Hudson is a two-and-a-half-hour drive north of New York City. It’s also a gorgeous two-hour ride on Amtrak (800-872-7245, www.amtrak.com ) from New York’s Penn Station. The train runs right alongside the Hudson River the whole way, past the Palisades, the Tappan Zee, Bear Mountain, the Highlands, West Point, and other sights.

The town has just one hotel, the 120-year-old St. Charles (518-822-9900, www.stcharleshotel.com ), with simply decorated rooms and two unpretentious restaurants. It’s a short walk from all of Warren Street’s antiques stores. The Hudson City Bed & Breakfast (518-822-8044, www.hudsoncitybnb.com ), in an 1865 Victorian house, has six guest rooms, a front porch with a wooden swing, a parlor with a fireplace, and a walled “meditation garden” in back.

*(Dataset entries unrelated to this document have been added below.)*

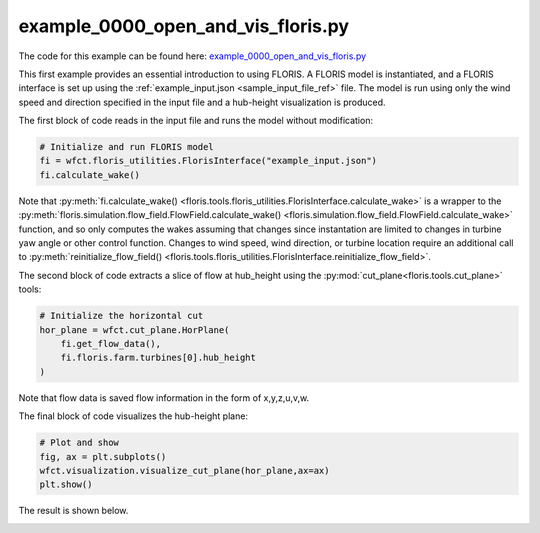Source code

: example_0000_open_and_vis_floris.py
===================================

The code for this example can be found here: 
`example_0000_open_and_vis_floris.py
<https://github.com/NREL/floris/blob/develop/examples/example_0000_open_and_vis_floris.py>`_

This first example provides an essential introduction to using FLORIS. A FLORIS 
model is instantiated, and a FLORIS interface is set up using the 
:ref:`example_input.json <sample_input_file_ref>` file.  The model is run using 
only the wind speed and direction specified in the input file and a hub-height 
visualization is produced.

The first block of code reads in the input file and runs the model without 
modification:

.. code-block:: python3

    # Initialize and run FLORIS model
    fi = wfct.floris_utilities.FlorisInterface("example_input.json")
    fi.calculate_wake()

Note that :py:meth:`fi.calculate_wake()
<floris.tools.floris_utilities.FlorisInterface.calculate_wake>`
is a wrapper to the 
:py:meth:`floris.simulation.flow_field.FlowField.calculate_wake()
<floris.simulation.flow_field.FlowField.calculate_wake>`
function, and so only computes the wakes assuming that changes since 
instantation are limited to changes in turbine yaw angle or other control
function. Changes to wind speed, wind direction, or turbine location require an
additional call to :py:meth:`reinitialize_flow_field()
<floris.tools.floris_utilities.FlorisInterface.reinitialize_flow_field>`.

The second block of code extracts a slice of flow at hub_height using the
:py:mod:`cut_plane<floris.tools.cut_plane>` tools:

.. code-block:: python3

    # Initialize the horizontal cut
    hor_plane = wfct.cut_plane.HorPlane(
        fi.get_flow_data(),
        fi.floris.farm.turbines[0].hub_height
    )

Note that flow data is saved flow information in the form of x,y,z,u,v,w.

The final block of code visualizes the hub-height plane:

.. code-block:: python3

    # Plot and show
    fig, ax = plt.subplots()
    wfct.visualization.visualize_cut_plane(hor_plane,ax=ax)
    plt.show()

The result is shown below.

.. image:: ../../_static/images/hh_plane.png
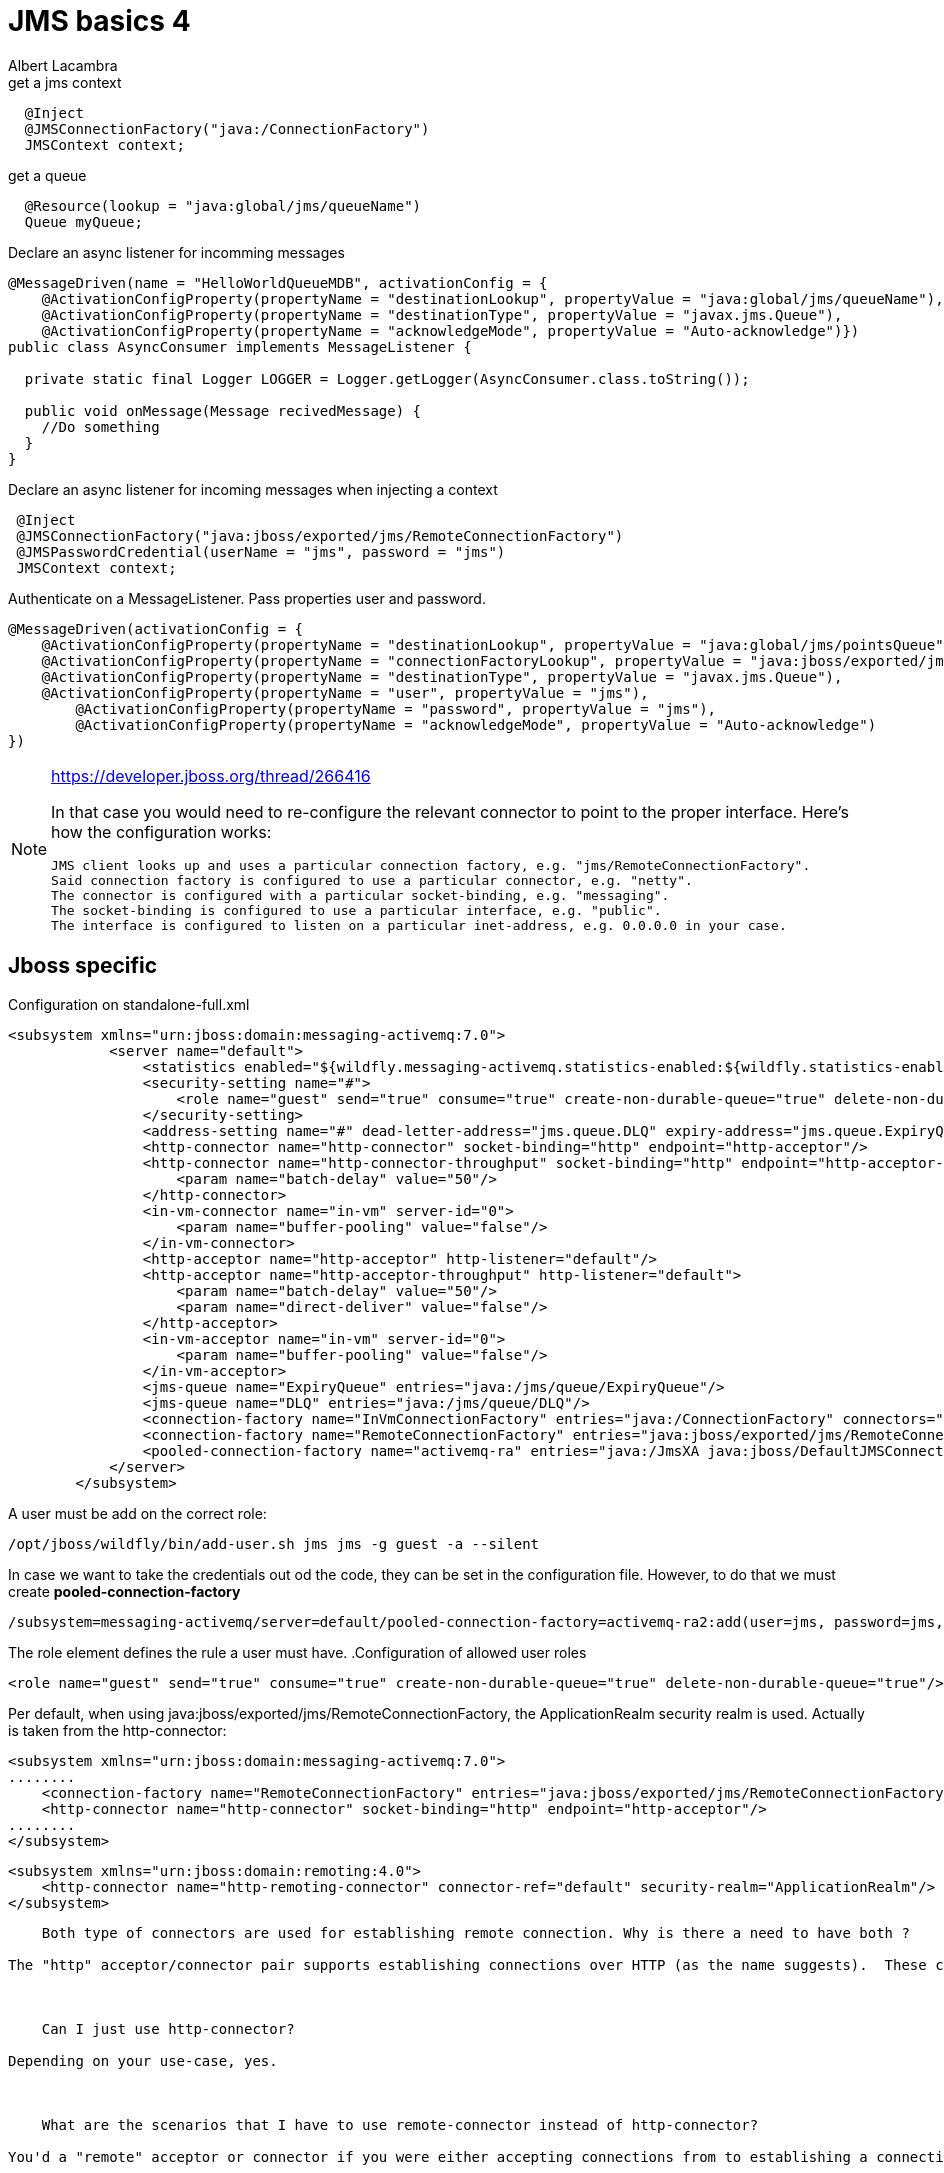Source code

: 
= JMS basics 4 
Albert Lacambra
:jbake-type: post
:jbake-status: published
:jbake-tags: blog, asciidoc
:idprefix:

:source-highlighter: coderay

[source,java]
.get a jms context
----
  @Inject
  @JMSConnectionFactory("java:/ConnectionFactory")
  JMSContext context;
----

[source,java]
//TODO: look how jndi name should look like on jboss
.get a queue
----
  @Resource(lookup = "java:global/jms/queueName")
  Queue myQueue;
----

[source,java]
.Declare an async listener for incomming messages
----
@MessageDriven(name = "HelloWorldQueueMDB", activationConfig = {
    @ActivationConfigProperty(propertyName = "destinationLookup", propertyValue = "java:global/jms/queueName"),
    @ActivationConfigProperty(propertyName = "destinationType", propertyValue = "javax.jms.Queue"),
    @ActivationConfigProperty(propertyName = "acknowledgeMode", propertyValue = "Auto-acknowledge")})
public class AsyncConsumer implements MessageListener {

  private static final Logger LOGGER = Logger.getLogger(AsyncConsumer.class.toString());

  public void onMessage(Message recivedMessage) {
    //Do something
  }
}
----

[source,java]
.Declare an async listener for incoming messages when injecting a context
----
 @Inject
 @JMSConnectionFactory("java:jboss/exported/jms/RemoteConnectionFactory")
 @JMSPasswordCredential(userName = "jms", password = "jms")
 JMSContext context;
----

[source,java]
.Authenticate on a MessageListener. Pass properties user and password.
----
@MessageDriven(activationConfig = {
    @ActivationConfigProperty(propertyName = "destinationLookup", propertyValue = "java:global/jms/pointsQueue"),
    @ActivationConfigProperty(propertyName = "connectionFactoryLookup", propertyValue = "java:jboss/exported/jms/RemoteConnectionFactory"),
    @ActivationConfigProperty(propertyName = "destinationType", propertyValue = "javax.jms.Queue"),
    @ActivationConfigProperty(propertyName = "user", propertyValue = "jms"),
        @ActivationConfigProperty(propertyName = "password", propertyValue = "jms"),
        @ActivationConfigProperty(propertyName = "acknowledgeMode", propertyValue = "Auto-acknowledge")
})
----

[NOTE]
====
https://developer.jboss.org/thread/266416

In that case you would need to re-configure the relevant connector to point to the proper interface.  Here's how the configuration works:

    JMS client looks up and uses a particular connection factory, e.g. "jms/RemoteConnectionFactory".
    Said connection factory is configured to use a particular connector, e.g. "netty".
    The connector is configured with a particular socket-binding, e.g. "messaging".
    The socket-binding is configured to use a particular interface, e.g. "public".
    The interface is configured to listen on a particular inet-address, e.g. 0.0.0.0 in your case.
====


== Jboss specific
.Configuration on standalone-full.xml
[source,xml]
----
<subsystem xmlns="urn:jboss:domain:messaging-activemq:7.0">
            <server name="default">
                <statistics enabled="${wildfly.messaging-activemq.statistics-enabled:${wildfly.statistics-enabled:false}}"/>
                <security-setting name="#">
                    <role name="guest" send="true" consume="true" create-non-durable-queue="true" delete-non-durable-queue="true"/>
                </security-setting>
                <address-setting name="#" dead-letter-address="jms.queue.DLQ" expiry-address="jms.queue.ExpiryQueue" max-size-bytes="10485760" page-size-bytes="2097152" message-counter-history-day-limit="10"/>
                <http-connector name="http-connector" socket-binding="http" endpoint="http-acceptor"/>
                <http-connector name="http-connector-throughput" socket-binding="http" endpoint="http-acceptor-throughput">
                    <param name="batch-delay" value="50"/>
                </http-connector>
                <in-vm-connector name="in-vm" server-id="0">
                    <param name="buffer-pooling" value="false"/>
                </in-vm-connector>
                <http-acceptor name="http-acceptor" http-listener="default"/>
                <http-acceptor name="http-acceptor-throughput" http-listener="default">
                    <param name="batch-delay" value="50"/>
                    <param name="direct-deliver" value="false"/>
                </http-acceptor>
                <in-vm-acceptor name="in-vm" server-id="0">
                    <param name="buffer-pooling" value="false"/>
                </in-vm-acceptor>
                <jms-queue name="ExpiryQueue" entries="java:/jms/queue/ExpiryQueue"/>
                <jms-queue name="DLQ" entries="java:/jms/queue/DLQ"/>
                <connection-factory name="InVmConnectionFactory" entries="java:/ConnectionFactory" connectors="in-vm"/>
                <connection-factory name="RemoteConnectionFactory" entries="java:jboss/exported/jms/RemoteConnectionFactory" connectors="http-connector"/>
                <pooled-connection-factory name="activemq-ra" entries="java:/JmsXA java:jboss/DefaultJMSConnectionFactory" connectors="in-vm" transaction="xa"/>
            </server>
        </subsystem>
----

A user must be add on the correct role:
[source]
----
/opt/jboss/wildfly/bin/add-user.sh jms jms -g guest -a --silent
----

In case we want to take the credentials out od the code, they can be set in the configuration file. However, to do that we must create *pooled-connection-factory*

[source]
----
/subsystem=messaging-activemq/server=default/pooled-connection-factory=activemq-ra2:add(user=jms, password=jms, connectors=[http-connector], ha=true, block-on-acknowledge=true, reconnect-attempts=-1, transaction=xa, entries=[java:/JmsXA2 java:jboss/DefaultJMSConnectionFactory2])
----

The role element defines the rule a user must have.
.Configuration of allowed user roles

[source,xml]
----
<role name="guest" send="true" consume="true" create-non-durable-queue="true" delete-non-durable-queue="true"/>
----
Per default, when using java:jboss/exported/jms/RemoteConnectionFactory, the ApplicationRealm security realm is used. Actually is taken from the http-connector:
[source,xml]
----
<subsystem xmlns="urn:jboss:domain:messaging-activemq:7.0">
........
    <connection-factory name="RemoteConnectionFactory" entries="java:jboss/exported/jms/RemoteConnectionFactory" connectors="http-connector"/>
    <http-connector name="http-connector" socket-binding="http" endpoint="http-acceptor"/>
........
</subsystem>
----

[source,xml]
----
<subsystem xmlns="urn:jboss:domain:remoting:4.0">
    <http-connector name="http-remoting-connector" connector-ref="default" security-realm="ApplicationRealm"/>
</subsystem>
----

----


    Both type of connectors are used for establishing remote connection. Why is there a need to have both ?

The "http" acceptor/connector pair supports establishing connections over HTTP (as the name suggests).  These connections are then upgraded to "normal" TCP connections using the Artemis core protocol.  This upgrade functionality allows the application server to listen to just a single port (i.e. the HTTP port) and service lots of different kinds of protocols and connections.  The "remote" acceptor/connection pair doesn't support this HTTP upgrade functionality.



    Can I just use http-connector?

Depending on your use-case, yes.



    What are the scenarios that I have to use remote-connector instead of http-connector?

You'd a "remote" acceptor or connector if you were either accepting connections from to establishing a connection to a server that didn't support the HTTP upgrade functionality provided by the "http" acceptor/connector pair.  For example, if you were connecting to a standalone instance of Artemis you'd use a remote-connector or if you were accepting a connection from a legacy HornetQ client you'd use a remote-acceptor.
----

Twenty miles south, in Rhinebeck, the classy Beekman Arms (845-876-7077, www.beekmandelamaterinn.com ) claims to be “America’s oldest operating inn” and is known as much for its superior colonial-style restaurant as for its accommodations, most of which are actually in adjacent buildings.

Good places to eat right on Warren Street include the bohemian-chic Red Dot bistro, named in homage to the former red-light district (518-828-3657); Mexican Radio, an outpost of a Mexican place on New York’s Lower East Side (518-828-7770); and Charleston (518-828-4990), which serves an eclectic international menu in a 1926 space with its original wainscoting and tin roof. To learn more about Hudson and its surroundings, pick up either of two good guidebooks: The Traveler’s Guide to the Hudson River Valley , by Tim Mulligan (Random House) or The Hudson Valley Book , by Evelyn Kanter (Countryman Press).